Richard Sandiford via Phabricator via cfe-commits cfe-commits at lists.llvm.org
Mon Dec 21 07:01:17 PST 2020


rsandifo-arm added a comment.

Thanks for the reviews.

In D77056#2463959 <https://reviews.llvm.org/D77056#2463959>, @rsmith wrote:

> That said, I'm concerned that the design of this feature will severely limit its utility. For classes and enums, operators are typically defined in an associated namespace so that they can be found by ADL. For these types, there are no associated namespaces, so user-defined operators for them can never be found by ADL, and such operators are essentially never going to work in generic code. Maybe that's not something you care too much about for the intended use cases?

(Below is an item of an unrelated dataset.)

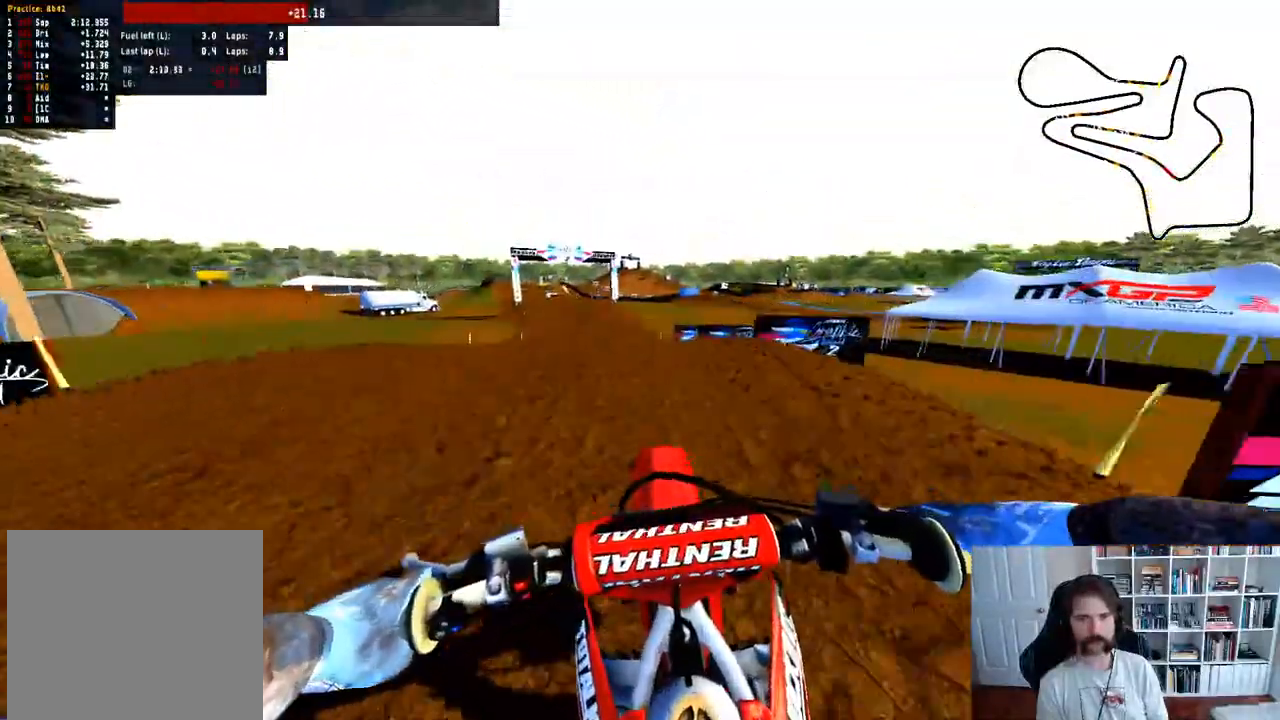
{"buttons": [], "left_stick": "center", "right_stick": "center", "events": [[167, "left_stick", "center"], [383, "R2", "down"], [500, "R2", "up"]]}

Yeah, we don't expect the intended use cases would depend on ADL.  The main aim is to support a style of SIMD framework in which all operations are performed using operators or using non-member functions.  The SIMD framework would then have two choices:

1. If all those non-member functions belong to a namespace `foo` and if the SIMD framework expects users to be `using namespace foo`, the non-member operator overloads can simply be defined in `foo` and be brough into scope that way.
2. Otherwise, the framework could handle non-member operator overloads in one of the following ways:
  - define the overloads to be static (perhaps the least likely)
  - define the overloads in an anonymous namespace
  - define the overloads in an internal namespace and make the header file use that namespace at global scope

The second choice would be awkward if a header file wanted to use the SIMD framework internally but leave the user free to use a different SIMD framework.  That sort of use case would require the first choice instead.  However, we expect in practice this feature will mostly be used in well-controlled environments where there is no risk of a clash between SIMD frameworks within a package.  Requiring the overloads to be static or defined within a namespace is just to prevent accidental ODR violations between packages that are linked together.

Either way, I realise this isn't great style.  It just seems like a practical compromise between the rock of classes having a constant size and the hard place of vectors having a variable length.